Yes — credentialing and compliance documentation is one of the most scrutinized areas in healthcare staffing due diligence, and gaps have direct financial consequences. Buyers know that incomplete credentialing records can expose the agency to Joint Commission findings, CMS conditions-of-participation violations, and hospital client terminations. When gaps are discovered during diligence, buyers typically respond in one of three ways: they reduce the purchase price, they demand an escrow holdback of 10–20% of deal value pending resolution, or they walk away entirely. Auditing and completing your credentialing files before going to market is one of the highest-return preparation steps you can take.

What happens to my recruiters and clinicians when I sell?

Continuity of your recruiter team and clinical workforce is a top concern for buyers — and it should be a top concern for you as well. Buyers are acquiring the relationships your recruiters hold with hospital clients and active clinicians as much as they are acquiring the financial performance. Before going to market, ensure key recruiters have non-solicitation agreements in place, their compensation structures are documented and competitive, and there is a transition plan for how the new owner will be introduced to the team. Most buyers will want you to stay involved for 90–180 days post-close to facilitate introductions and ensure continuity. Planning for this in advance reduces friction and protects the value you have built.

Can a healthcare staffing agency be sold using an SBA loan?

Yes, healthcare staffing agencies are generally SBA 7(a) eligible, and the majority of lower middle market transactions in this industry are financed with SBA loans. However, healthcare staffing transactions present specific challenges for SBA lenders: the working capital structure — where agencies pay clinicians weekly but collect from hospitals on 30–60 day terms — creates a structural funding gap that lenders must underwrite carefully. Payroll funding facilities and factoring arrangements must be disclosed, documented, and ideally transferable to the buyer. Lenders also scrutinize client concentration, worker classification practices, and credentialing compliance. Pre-qualifying the business with an SBA preferred lender before going to market is strongly recommended to identify and resolve any lender objections in advance.

What is a realistic earn-out structure for a healthcare staffing sale, and how do I minimize it?

Earnouts are common in healthcare staffing transactions because buyers face real risk around client retention, recruiter continuity, and post-acquisition performance. A typical earnout in this industry spans 12–24 months and is tied to gross profit or revenue retention from top clients, usually representing 10–30% of total deal value. The best way to minimize your earnout exposure is to reduce the buyer's perceived transition risk: diversify your client base so no single client represents an outsized portion of value, document management depth and SOPs that show the business can run without you, and secure multi-year renewals on major client contracts before going to market. Sellers who have done this work routinely achieve 70–80% of deal value in cash at close with a smaller, shorter earnout.

Do I need a specialized broker or can any business broker sell my staffing agency?

You need an advisor with healthcare staffing transaction experience, not a generalist.
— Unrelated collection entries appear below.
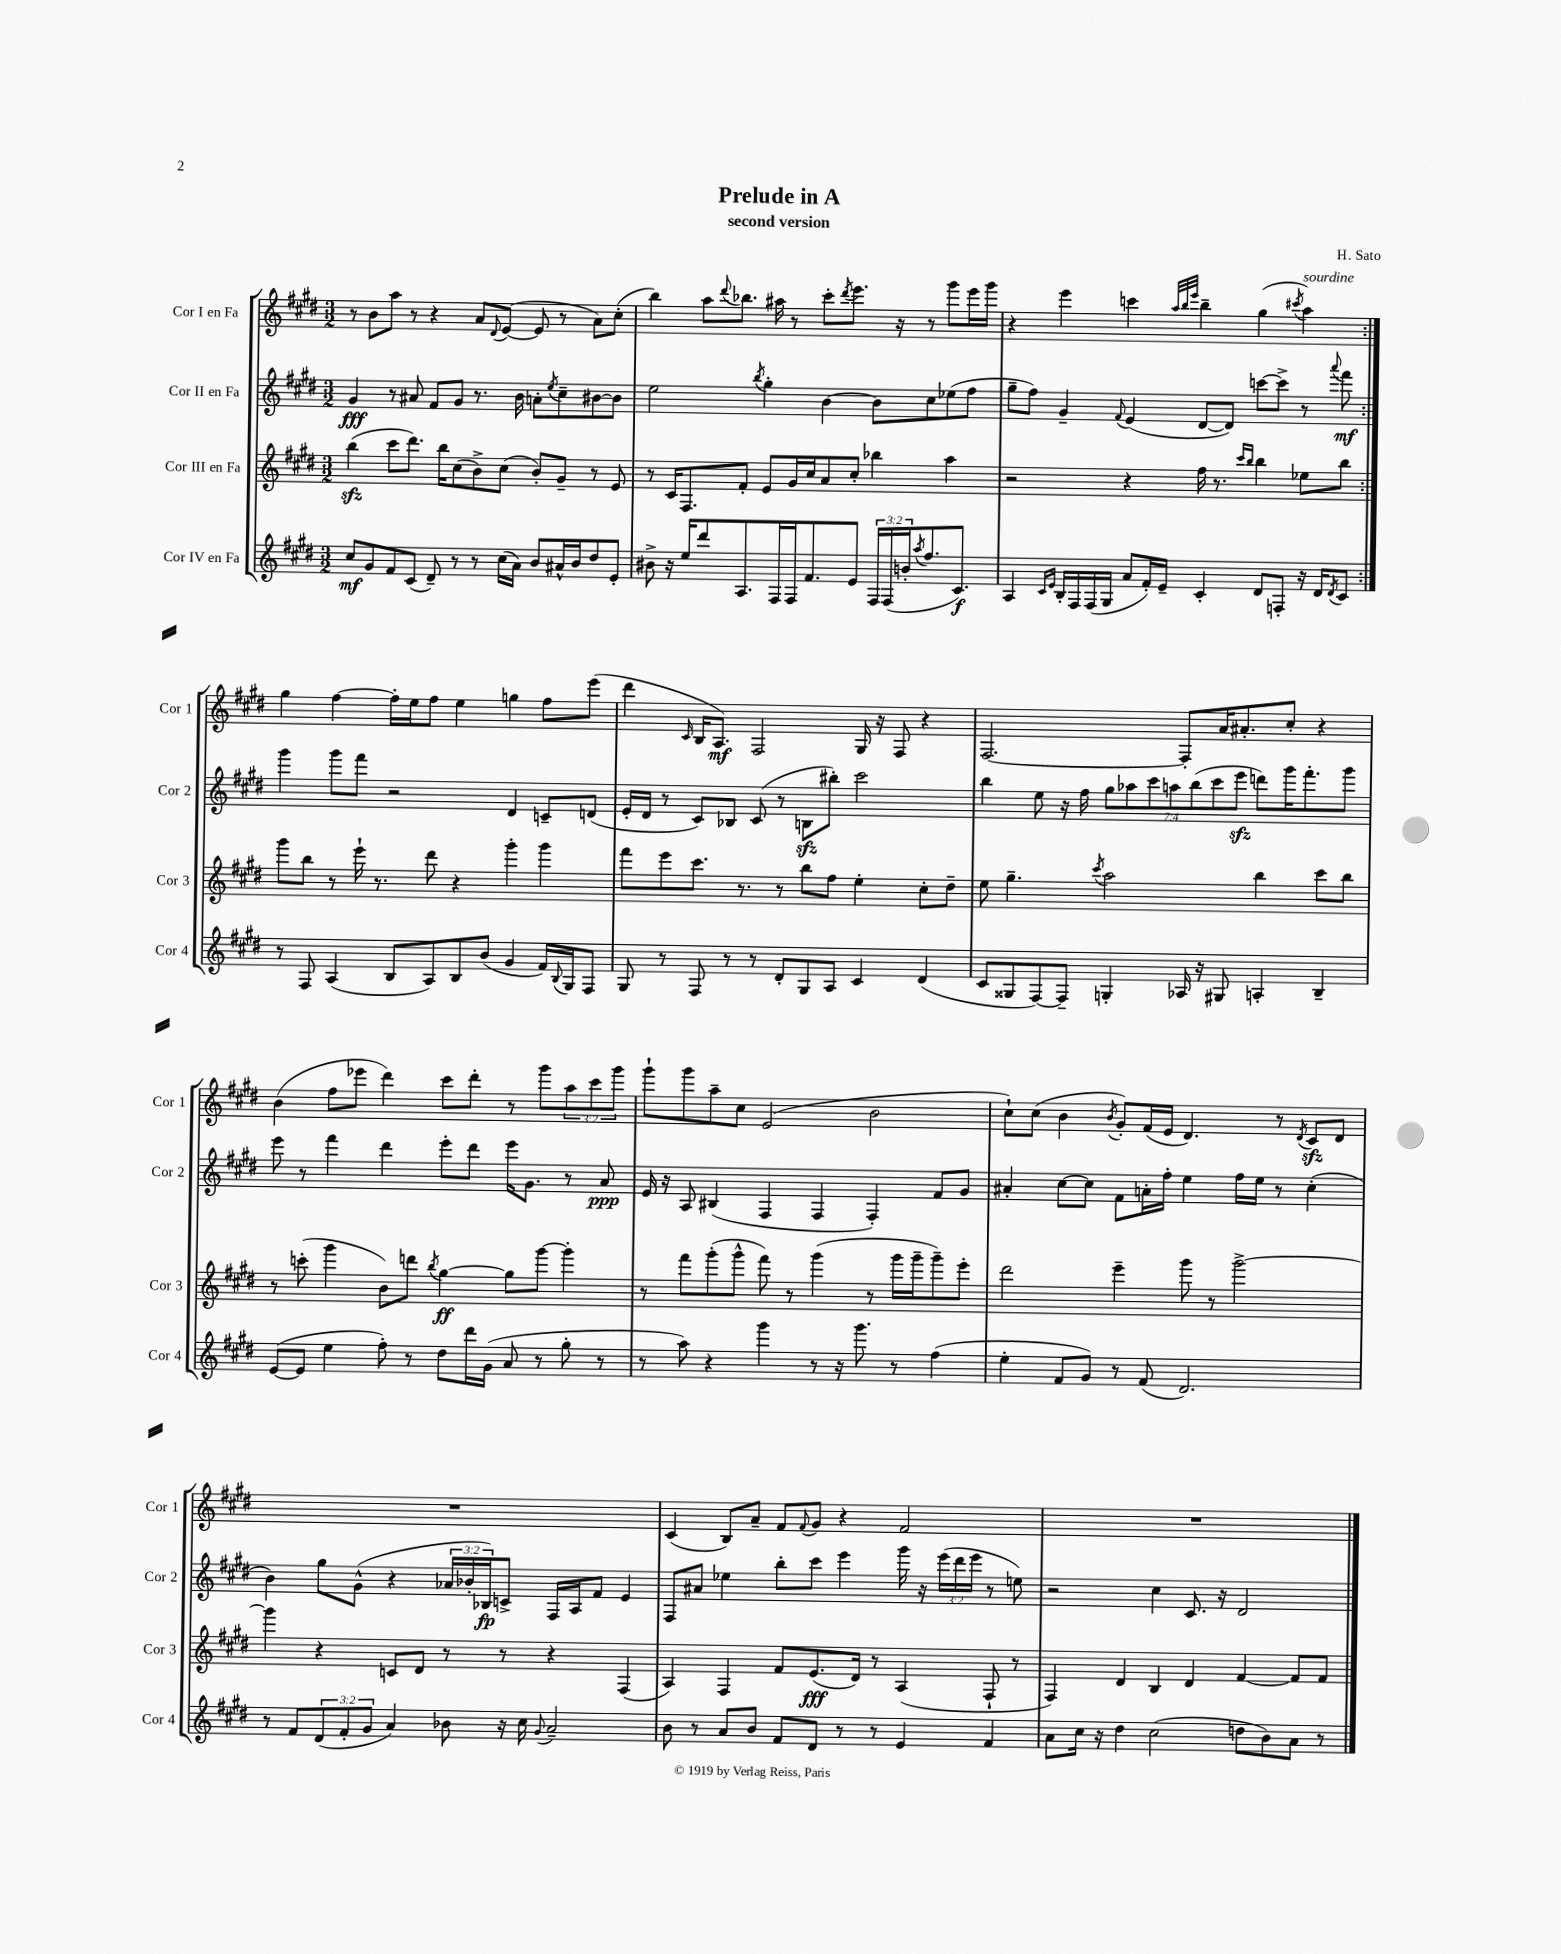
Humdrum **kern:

**kern	**kern	**kern	**kern
*staff4	*staff3	*staff2	*staff1
*clefG2	*clefG2	*clefG2	*clefG2
*k[f#c#g#d#]	*k[f#c#g#d#]	*k[f#c#g#d#]	*k[f#c#g#d#]
*M3/2	*M3/2	*M3/2	*M3/2
8cc#/L	(4bb\	4g#/	8r
8g#/	.	.	8b\L
8f#/	8ccc#\L	8r	8aa\J
(8c#/J	8.ddd#\J)	8a#/	8r
8d#~/)	.	8f#/L	4r
.	16bb\LK	.	.
8r	(8cc#\	8g#/J	.
8r	8b^\)	8.r	8a/L
.	.	.	8qqd#/
(16cc#\LL	(8cc#\J	.	([8e/J
16a\JJ)	.	16b\	.
8b/L	8b'/L)	8a'\L	8e/]
.	.	8qee/	.
16a#^^/L	8g#~/J	8cc#~\	8r
16b/J	.	.	.
8dd#/	8r	[8b#\	8a\L)
8e'/J	8e/	8b#\]J	(8cc#'\J
=	=	=	=
8b#^\	8r	2ee\	4bb\)
16r	16c#/LK	.	.
16ee/LK	8.F#/	.	.
8ddd#/	.	.	8aa\L
.	.	.	8qqddd#/
8.A/	8f#'/J	.	8.bb-\J
.	.	8qbb/	.
.	8e/L	4gg#'\	.
16F#/L	.	.	16aa#\
16F#/J	16g#/L	.	8r
8.f#/	16cc#/J	.	.
.	8a/	[4b\	8ccc#'\L
.	.	.	8qddd#/
8e/J	8cc#'/J	.	8.eee\J
24F#/LL	4bb-\	8b\]L	.
(24F#/	.	.	.
.	.	.	16r
24b'/J	.	.	.
8qaa/	.	.	.
8.ff#/	.	8cc#\	8r
.	4aa\	(8ee-\	8ggg#\L
8.c#/J)	.	.	.
.	.	8ff#\J	16eee\L
.	.	.	16ggg#\JJ
=	=	=	=
4A/	2r	8gg#~\L	4r
.	.	8ff#\J)	.
16qqc#/LL	.	.	.
16qqe/JJ	.	.	.
16B'/LL	.	4g#~/	4eee\
16F#/	.	.	.
(16F#/	.	.	.
16G#/JJ	.	.	.
.	.	8qqf#/	.
8a/L	4r	(4e/	4ccc\
16f#'/L)	.	.	.
16e~/JJ	.	.	.
.	.	.	32qqaa/LLL
.	.	.	32qqbb/
.	.	.	32qqeee/JJJ
4c#'/	16ff#\	[8d#/L	4bb~\
.	8.r	.	.
.	.	8d#/]J)	.
.	16qqccc#/LL	.	.
.	16qqbb/JJ	.	.
8d#/L	4bb\	[8ccc\L	(4gg#\
8F'/J	.	8ccc^\]J	.
.	.	.	8qccc#/
16r	8ee-\L	8r	4aa\)
16d#/LK	.	.	.
8qd#/	.	8qqaaa/	.
8c#/J	8bb\J	8fff#\	.
=:|!	=:|!	=:|!	=:|!
8r	8ggg#\L	4ggg#\	4gg#\
8F#/	8bb\J	.	.
(4A/	8r	8ggg#\L	[4ff#\
.	16eee`\	8fff#\J	.
.	8.r	.	.
8B/L	.	2r	16ff#'\]LL
.	.	.	16ee\J
8A/)	8ddd#\	.	8ff#\J
8B/	4r	.	4ee\
(8b/J	.	.	.
4g#/	4ggg#'\	4d#/	4gg\
16f#/LL)	4ggg#\	8c~/L	8ff#\L
8qqB/	.	.	.
16G#/J	.	.	.
8F#/J	.	(8d/J	(8eee\J
=	=	=	=
8G#/	8fff#\L	16e'/LL	4ddd#\
.	.	16d#/JJ	.
8r	8eee\	8r	.
.	.	.	16qqc#/
8F#/	8.ccc#\J	8c#/L)	16B/LK
.	.	.	8.A/J)
8r	.	8B-/J	.
.	8.r	.	.
8r	.	(8c#/	2F#/
8d#'/L	8r	8r	.
8G#/	8bb\L	8B\L	.
8A/J	8ff#\J	8bb#'\J)	.
4c#/	4ee'\	2ccc#\	16G#/
.	.	.	16r
.	.	.	8F#/
(4d#/	8cc#'\L	.	4r
.	8dd#~\J	.	.
=	=	=	=
8c#/L	8ee\	4bb\	[2.F#/
8G##/	4.gg#~\	.	.
[8F#/)	.	8ee\	.
8F#~/]J	.	16r	.
.	.	16ff#\	.
.	8qccc#/	.	.
4G'/	2aa\	14gg#\L	.
.	.	14aa-\	.
.	.	14ccc#\	.
.	.	14aa\	.
16A-/	.	.	8F#'/]L
.	.	(14bb\	.
16r	.	.	.
.	.	14ccc#\	.
8G#/	.	.	16a/K
.	.	14eee\J	.
.	.	.	8.a#'/
4A'/	4bb\	8ddd\L)	.
.	.	16ggg#\K	8cc#'/J
.	.	8.fff#'\	.
4B~/	8ccc#\L	.	4r
.	8bb\J	8ggg#\J	.
=	=	=	=
([8e/L	8r	8eee\	(4b\
8e/]J	(8ccc'\	8r	.
4ee\	4ggg#\	4fff#\	8ff#\L
.	.	.	8eee-\J
8ff#'\)	8b\L)	4ddd#\	4ddd#\)
8r	8ddd\J	.	.
.	8qbb/	.	.
8dd#\L	[4gg#\	8eee'\L	8ccc#\L
16ddd#\L	.	8ddd#\J	8ddd#'\J
(16g#\JJ	.	.	.
8a/	8gg#\]L	16eee\LK	8r
.	.	8.g#\J	.
8r	[8ggg#\J	.	8ggg#\L
8gg#'\	4ggg#'\]	8r	12aa\
.	.	.	12ccc#\
8r	.	8a/	.
.	.	.	12ggg#\J
=	=	=	=
8r	8r	16e/	8ggg#`\L
.	.	16r	.
8aa\)	8fff#\L	8A/	8ggg#\
4r	(8ggg#'\	(4B#/	8aa~\
.	8ggg#^^\J	.	8cc#\J
4ggg#\	8fff#\)	4F#/	(2e/
.	8r	.	.
8r	(4ggg#\	4F#/	.
16r	.	.	.
8.ggg#\	.	.	.
.	8r	4F#'/)	2b\
8r	16ggg#\LL	.	.
.	16ggg#~\J	.	.
(4ff#\	8ggg#~\)	8f#/L	.
.	8eee'\J	8g#/J	.
=	=	=	=
4ee'\	2ddd#\	4a#'/	8cc#`\L)
.	.	.	(8cc#\J
8f#/L	.	[8cc#\L	4b\
8g#/J)	.	8cc#\]J	.
.	.	.	8qb/
8r	4eee~\	8f#\L	8g#'/L)
(8f#/	.	16a'\L	(16f#/L
.	.	16ff#'\JJ	16e/JJ
2.d#/)	8ggg#\	4ee\	4.d#/)
.	8r	.	.
.	[2ggg#^\	16ff#\LL	.
.	.	16ee\JJ	.
.	.	8r	8r
.	.	.	8qd#/
.	.	(4cc#'\	8c#/L
.	.	.	8d#/J
=	=	=	=
8r	4ggg#\]	4b\)	1.r
8f#/L	.	.	.
(12d#/	4r	8gg#\L	.
12f#'/	.	.	.
.	.	(8g#^^\J	.
12g#/J	.	.	.
4a/)	8c/L	4r	.
.	8d#/J	.	.
8b-\	8r	24a-/LL	.
.	.	24b-'/	.
.	.	24B-/J)	.
16r	8r	8c^/J	.
16cc#\	.	.	.
8qqg#/	.	.	.
2a~/	4r	16F#/LL	.
.	.	16A/J	.
.	.	8f#/J	.
.	(4F#/	4e/	.
=	=	=	=
8b\	4A/)	8F#/L	(4c#/
8r	.	8a#/J	.
8a/L	4F#/	4ee-\	8B/L)
8b/J	.	.	8a~/J
8f#/L	8f#/L	8bb'\L	8f#/L
.	.	.	8qqf#/
8d#/J	(8.e/	8ccc#\J	8g#/J
8r	.	4eee\	4r
.	16d#/Jk)	.	.
8r	8r	.	.
4e/	(4A/	16ggg#\	2f#/
.	.	16r	.
.	.	(24eee\LL	.
.	.	24ddd#\	.
.	.	24eee\JJ	.
4f#/	8F#`/	8r	.
.	8r	8ee\)	.
=	=	=	=
8a\L	4F#/)	2r	1.r
16cc#\Jk	.	.	.
16r	.	.	.
4dd#\	4d#/	.	.
(2cc#\	4B/	4cc#\	.
.	4d#/	8.c#/	.
.	.	16r	.
8dd\L	[4f#/	2d#/	.
8b\)	.	.	.
8a\J	8f#/]L	.	.
8r	8f#/J	.	.
==	==	==	==
*-	*-	*-	*-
Healthcare staffing due diligence involves industry-specific issues — credentialing liability, co-employment and worker classification exposure, payroll funding structures, Joint Commission and CMS compliance, and VMS/MSP margin dynamics — that generalist brokers routinely mishandle or fail to proactively address. An inexperienced advisor will fail to position your compliance infrastructure as a value driver, will be unable to pre-qualify the deal for appropriate lenders, and will struggle to source the roll-up operators and PE-backed platforms that pay the highest multiples. The difference between a well-positioned and a poorly-positioned sale in this industry routinely exceeds $300K–$500K in net proceeds for a $2M–$3M revenue agency.